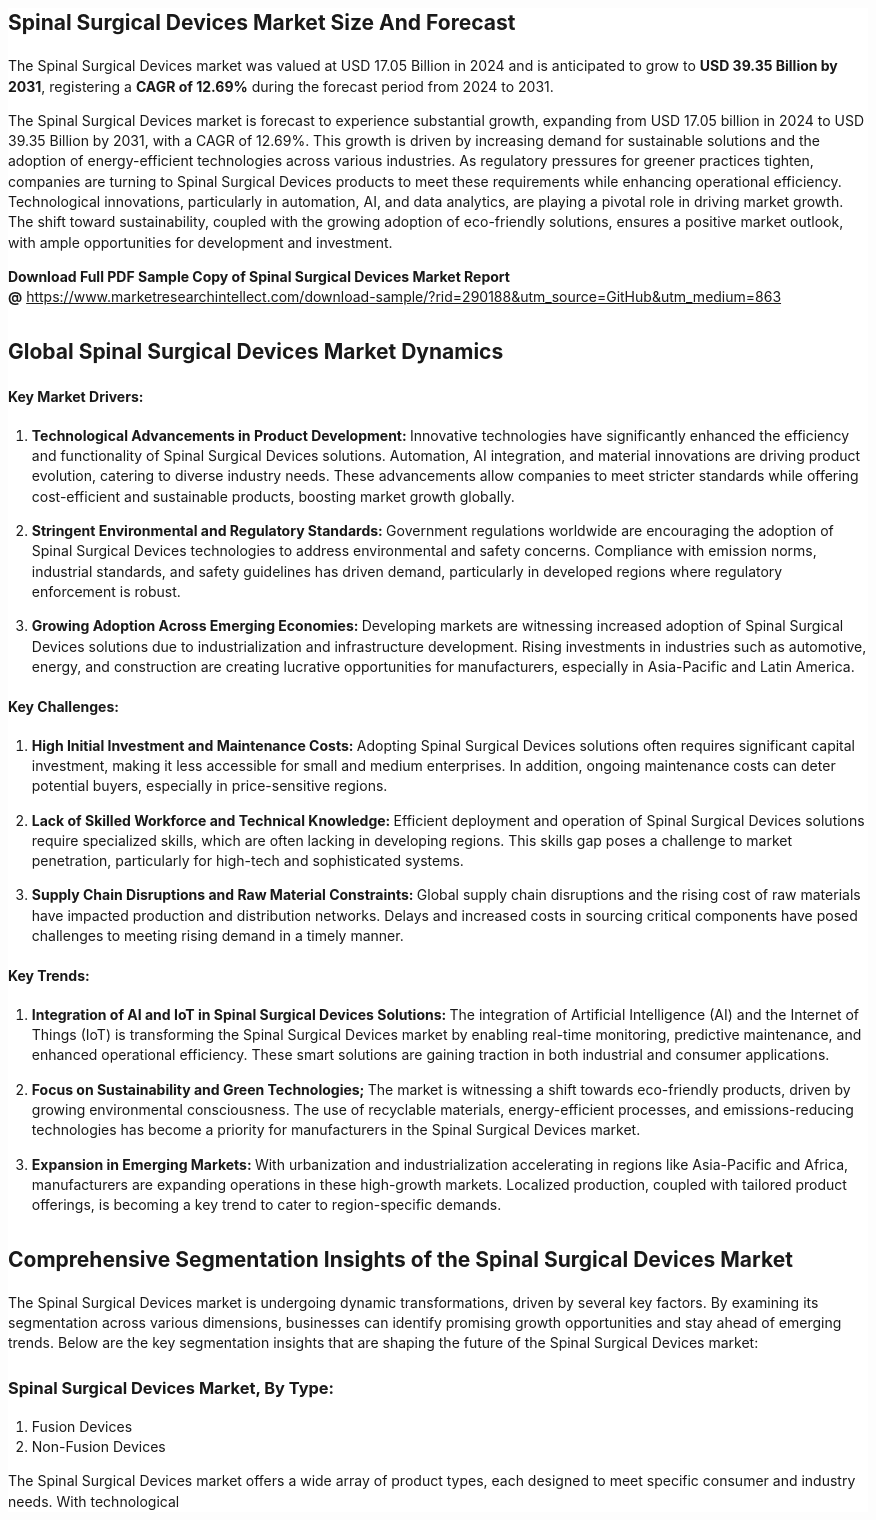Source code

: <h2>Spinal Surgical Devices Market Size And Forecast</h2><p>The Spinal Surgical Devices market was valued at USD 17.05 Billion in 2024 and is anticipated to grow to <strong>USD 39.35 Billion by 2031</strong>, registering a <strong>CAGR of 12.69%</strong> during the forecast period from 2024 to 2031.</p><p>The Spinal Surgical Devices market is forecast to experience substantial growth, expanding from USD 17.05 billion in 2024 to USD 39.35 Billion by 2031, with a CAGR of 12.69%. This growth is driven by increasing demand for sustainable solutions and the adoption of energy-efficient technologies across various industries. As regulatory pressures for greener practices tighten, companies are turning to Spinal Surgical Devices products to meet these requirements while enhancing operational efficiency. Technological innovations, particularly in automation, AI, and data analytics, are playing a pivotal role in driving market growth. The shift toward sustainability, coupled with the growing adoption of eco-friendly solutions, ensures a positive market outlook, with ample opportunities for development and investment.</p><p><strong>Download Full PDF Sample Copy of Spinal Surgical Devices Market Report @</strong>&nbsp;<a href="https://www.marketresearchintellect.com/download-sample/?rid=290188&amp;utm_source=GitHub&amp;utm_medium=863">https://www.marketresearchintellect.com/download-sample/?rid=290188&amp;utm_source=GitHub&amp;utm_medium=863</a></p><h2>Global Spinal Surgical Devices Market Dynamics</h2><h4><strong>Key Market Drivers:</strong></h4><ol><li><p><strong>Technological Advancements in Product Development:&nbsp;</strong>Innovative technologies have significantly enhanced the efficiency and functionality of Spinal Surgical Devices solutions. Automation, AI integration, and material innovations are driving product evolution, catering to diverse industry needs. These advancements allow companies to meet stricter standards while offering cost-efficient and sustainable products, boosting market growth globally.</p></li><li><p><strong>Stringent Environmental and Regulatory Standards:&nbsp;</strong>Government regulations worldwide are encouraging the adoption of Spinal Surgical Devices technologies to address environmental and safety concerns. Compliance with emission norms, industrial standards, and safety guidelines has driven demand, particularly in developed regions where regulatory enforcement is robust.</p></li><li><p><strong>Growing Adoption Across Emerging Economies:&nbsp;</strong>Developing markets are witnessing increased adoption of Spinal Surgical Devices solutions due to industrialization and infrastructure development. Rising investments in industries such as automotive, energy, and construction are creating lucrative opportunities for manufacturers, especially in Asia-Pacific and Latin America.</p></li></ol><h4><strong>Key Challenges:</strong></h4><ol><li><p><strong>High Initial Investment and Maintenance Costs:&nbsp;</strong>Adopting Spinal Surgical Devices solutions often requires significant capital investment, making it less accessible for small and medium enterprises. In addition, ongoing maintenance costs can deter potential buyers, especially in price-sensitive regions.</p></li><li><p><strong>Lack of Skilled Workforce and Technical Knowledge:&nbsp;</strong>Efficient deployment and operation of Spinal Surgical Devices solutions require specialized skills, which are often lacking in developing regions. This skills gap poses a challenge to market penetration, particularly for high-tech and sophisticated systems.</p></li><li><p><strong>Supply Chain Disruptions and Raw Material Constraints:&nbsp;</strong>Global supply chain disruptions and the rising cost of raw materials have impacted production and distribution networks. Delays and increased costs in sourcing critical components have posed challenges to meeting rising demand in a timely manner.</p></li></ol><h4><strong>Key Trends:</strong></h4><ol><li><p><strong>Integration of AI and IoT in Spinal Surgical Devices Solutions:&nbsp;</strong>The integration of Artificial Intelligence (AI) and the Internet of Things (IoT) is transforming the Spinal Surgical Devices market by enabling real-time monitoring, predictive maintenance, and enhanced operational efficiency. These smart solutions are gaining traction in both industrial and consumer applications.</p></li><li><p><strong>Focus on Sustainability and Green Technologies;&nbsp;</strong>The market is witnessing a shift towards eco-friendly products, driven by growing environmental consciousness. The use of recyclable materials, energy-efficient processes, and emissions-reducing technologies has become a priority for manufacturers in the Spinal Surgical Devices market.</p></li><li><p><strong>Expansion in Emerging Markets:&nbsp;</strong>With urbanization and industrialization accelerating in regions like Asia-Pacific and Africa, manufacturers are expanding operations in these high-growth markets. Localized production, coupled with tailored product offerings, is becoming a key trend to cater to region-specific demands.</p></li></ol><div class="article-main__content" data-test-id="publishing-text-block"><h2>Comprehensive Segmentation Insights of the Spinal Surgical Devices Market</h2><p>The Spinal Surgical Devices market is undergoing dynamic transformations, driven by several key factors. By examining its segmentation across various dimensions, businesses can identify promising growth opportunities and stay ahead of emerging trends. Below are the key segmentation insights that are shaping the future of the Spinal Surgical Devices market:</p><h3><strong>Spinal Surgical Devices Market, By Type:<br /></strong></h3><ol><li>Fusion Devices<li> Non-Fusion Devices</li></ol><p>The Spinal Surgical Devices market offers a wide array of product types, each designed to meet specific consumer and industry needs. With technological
...
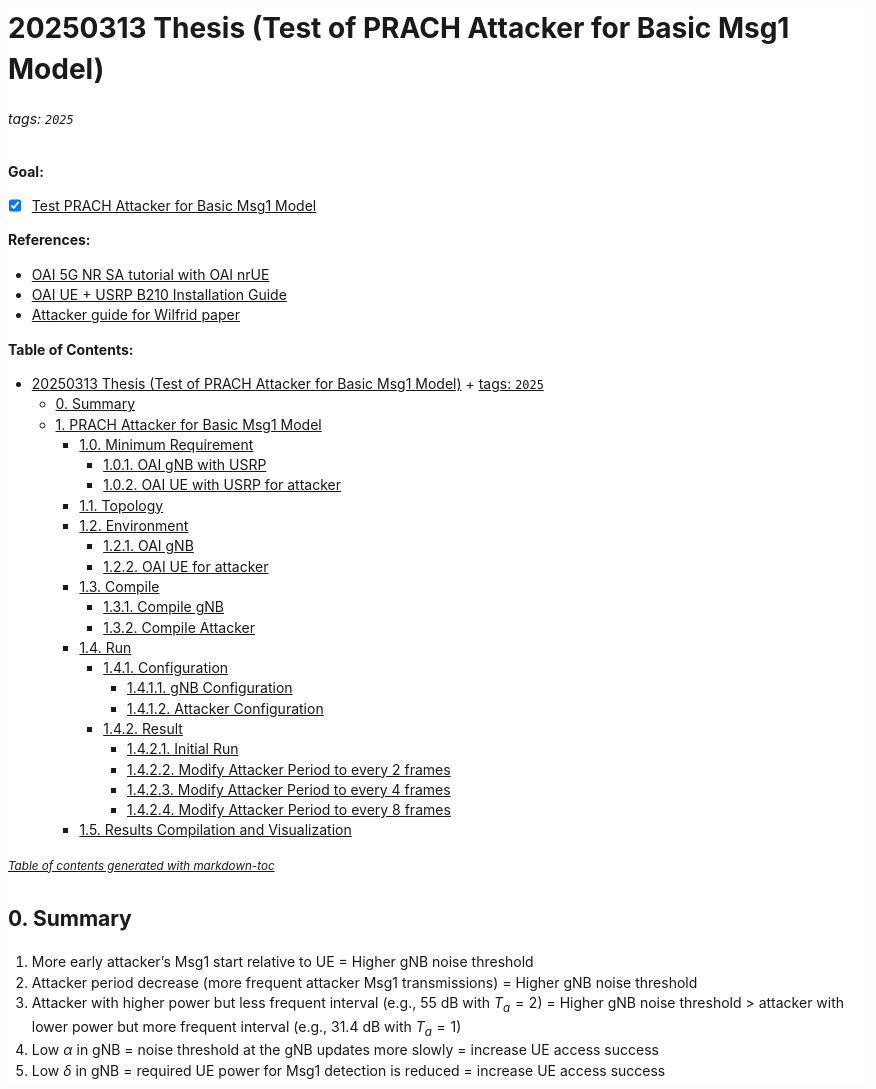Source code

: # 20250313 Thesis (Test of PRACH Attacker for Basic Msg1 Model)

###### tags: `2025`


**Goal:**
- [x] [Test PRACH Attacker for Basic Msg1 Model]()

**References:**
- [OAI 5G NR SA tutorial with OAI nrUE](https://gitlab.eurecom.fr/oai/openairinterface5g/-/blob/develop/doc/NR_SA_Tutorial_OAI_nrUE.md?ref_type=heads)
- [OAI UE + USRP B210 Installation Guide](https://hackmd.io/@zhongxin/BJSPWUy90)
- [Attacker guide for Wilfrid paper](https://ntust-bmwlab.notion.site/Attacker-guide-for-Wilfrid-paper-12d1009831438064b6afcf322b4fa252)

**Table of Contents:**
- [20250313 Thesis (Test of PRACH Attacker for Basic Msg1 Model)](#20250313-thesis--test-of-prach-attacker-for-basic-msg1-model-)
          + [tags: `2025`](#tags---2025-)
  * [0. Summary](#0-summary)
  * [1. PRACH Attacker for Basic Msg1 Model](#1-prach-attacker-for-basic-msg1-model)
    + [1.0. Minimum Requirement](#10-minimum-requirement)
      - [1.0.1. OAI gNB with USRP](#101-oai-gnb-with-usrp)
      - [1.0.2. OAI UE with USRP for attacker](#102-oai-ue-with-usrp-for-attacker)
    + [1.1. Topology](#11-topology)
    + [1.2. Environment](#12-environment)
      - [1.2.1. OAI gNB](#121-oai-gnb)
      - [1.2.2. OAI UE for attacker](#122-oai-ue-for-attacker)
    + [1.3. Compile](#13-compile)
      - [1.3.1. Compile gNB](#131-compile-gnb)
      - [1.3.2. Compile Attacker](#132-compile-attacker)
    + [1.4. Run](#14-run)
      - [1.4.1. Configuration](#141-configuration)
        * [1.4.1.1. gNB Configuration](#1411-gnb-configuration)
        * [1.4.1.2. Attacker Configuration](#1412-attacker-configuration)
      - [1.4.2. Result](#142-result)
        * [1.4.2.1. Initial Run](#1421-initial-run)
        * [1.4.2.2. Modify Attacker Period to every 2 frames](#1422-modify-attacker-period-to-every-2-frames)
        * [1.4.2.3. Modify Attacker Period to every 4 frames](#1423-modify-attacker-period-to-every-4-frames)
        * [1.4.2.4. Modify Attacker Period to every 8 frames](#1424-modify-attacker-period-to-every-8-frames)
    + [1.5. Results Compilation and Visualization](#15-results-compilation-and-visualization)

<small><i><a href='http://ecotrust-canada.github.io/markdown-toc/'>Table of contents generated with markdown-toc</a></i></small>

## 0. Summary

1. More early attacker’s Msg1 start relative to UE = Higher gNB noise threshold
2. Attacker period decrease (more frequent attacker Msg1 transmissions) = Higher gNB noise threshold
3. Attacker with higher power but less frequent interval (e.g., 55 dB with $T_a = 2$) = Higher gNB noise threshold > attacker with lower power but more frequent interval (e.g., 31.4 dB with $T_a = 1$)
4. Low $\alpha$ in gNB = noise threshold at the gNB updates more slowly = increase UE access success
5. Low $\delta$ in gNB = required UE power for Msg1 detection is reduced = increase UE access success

§ To-do item:
Copy out each line of the records that contains the word "noise".

§ Answer to the exercise:
1. More early attacker’s Msg1 start relative to UE = Higher gNB noise threshold
2. Attacker period decrease (more frequent attacker Msg1 transmissions) = Higher gNB noise threshold
3. Attacker with higher power but less frequent interval (e.g., 55 dB with $T_a = 2$) = Higher gNB noise threshold > attacker with lower power but more frequent interval (e.g., 31.4 dB with $T_a = 1$)
4. Low $\alpha$ in gNB = noise threshold at the gNB updates more slowly = increase UE access success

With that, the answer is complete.